[Saved entries]
☆ ☆ ☆ ☆ ☆ ☆ ☆

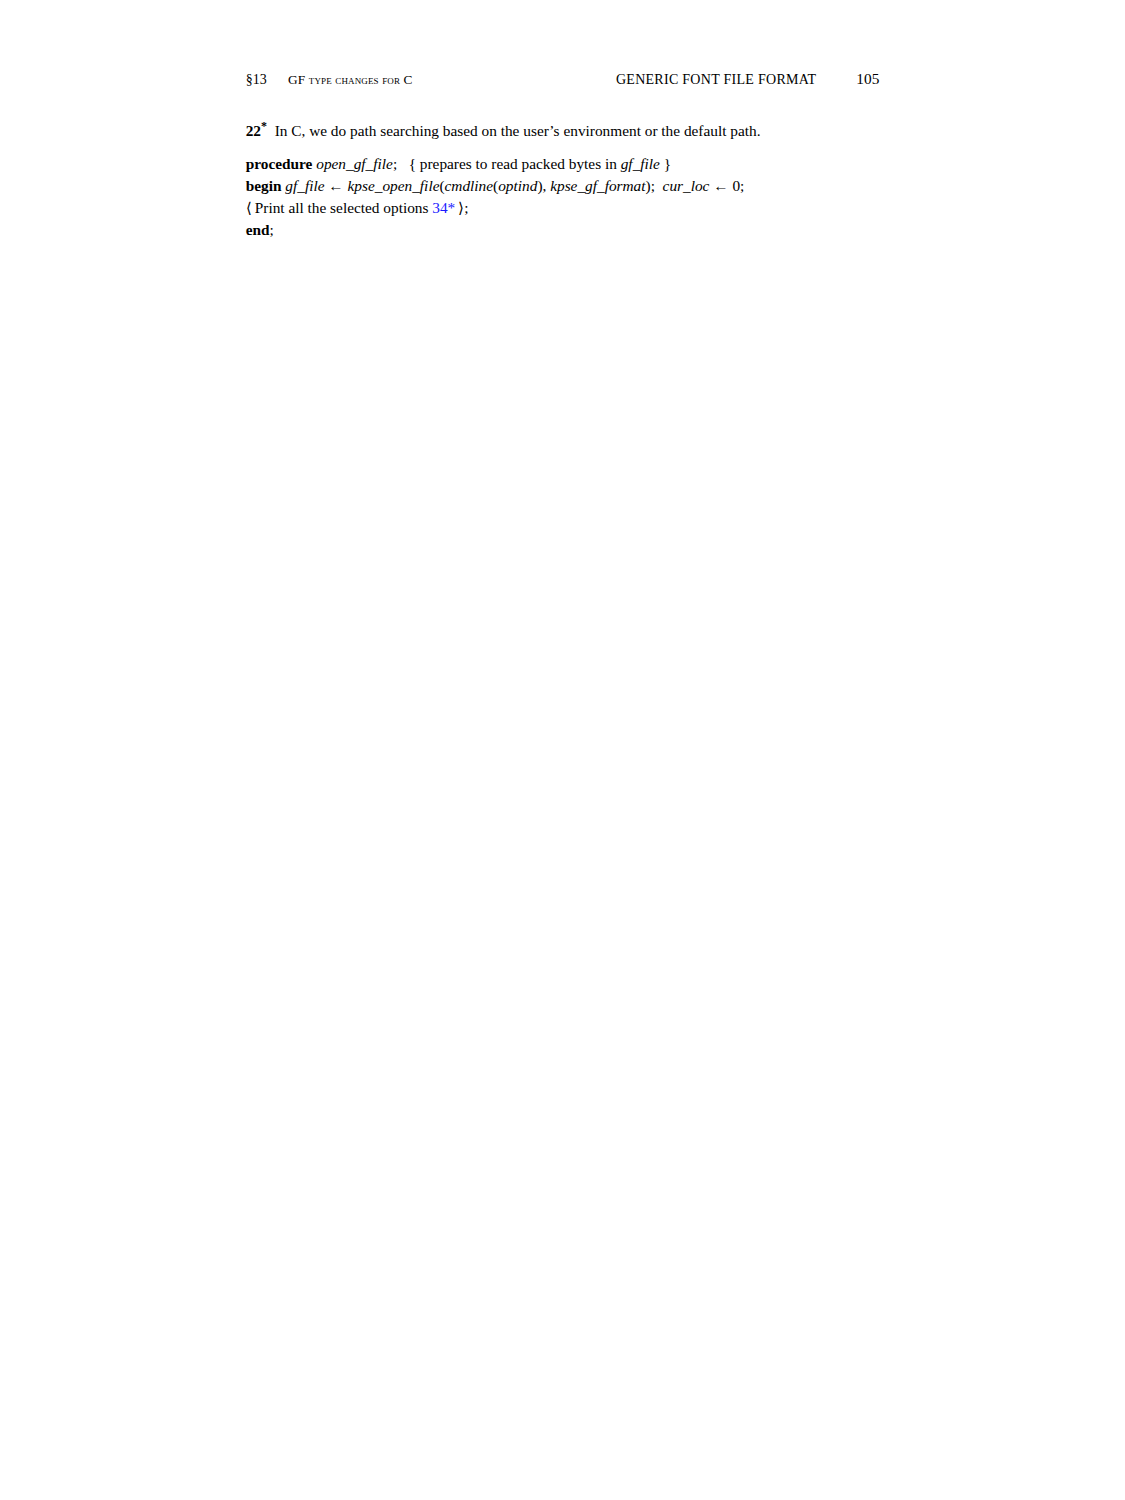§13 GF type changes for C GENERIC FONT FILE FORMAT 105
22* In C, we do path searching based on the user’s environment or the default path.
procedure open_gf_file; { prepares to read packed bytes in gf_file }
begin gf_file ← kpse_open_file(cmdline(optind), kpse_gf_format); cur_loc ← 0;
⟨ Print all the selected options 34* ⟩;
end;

☆ ☆ ☆ ☆ ☆ ☆ ☆

▶ **PROBLEM TO WORK ON**:
Please print every record exactly as written, without the pictures.

▶ **THE COMPLETED TASK**:
§13 GF type changes for C GENERIC FONT FILE FORMAT 105
22* In C, we do path searching based on the user’s environment or the default path.
procedure open_gf_file; { prepares to read packed bytes in gf_file }
begin gf_file ← kpse_open_file(cmdline(optind), kpse_gf_format); cur_loc ← 0;
⟨ Print all the selected options 34* ⟩;
end;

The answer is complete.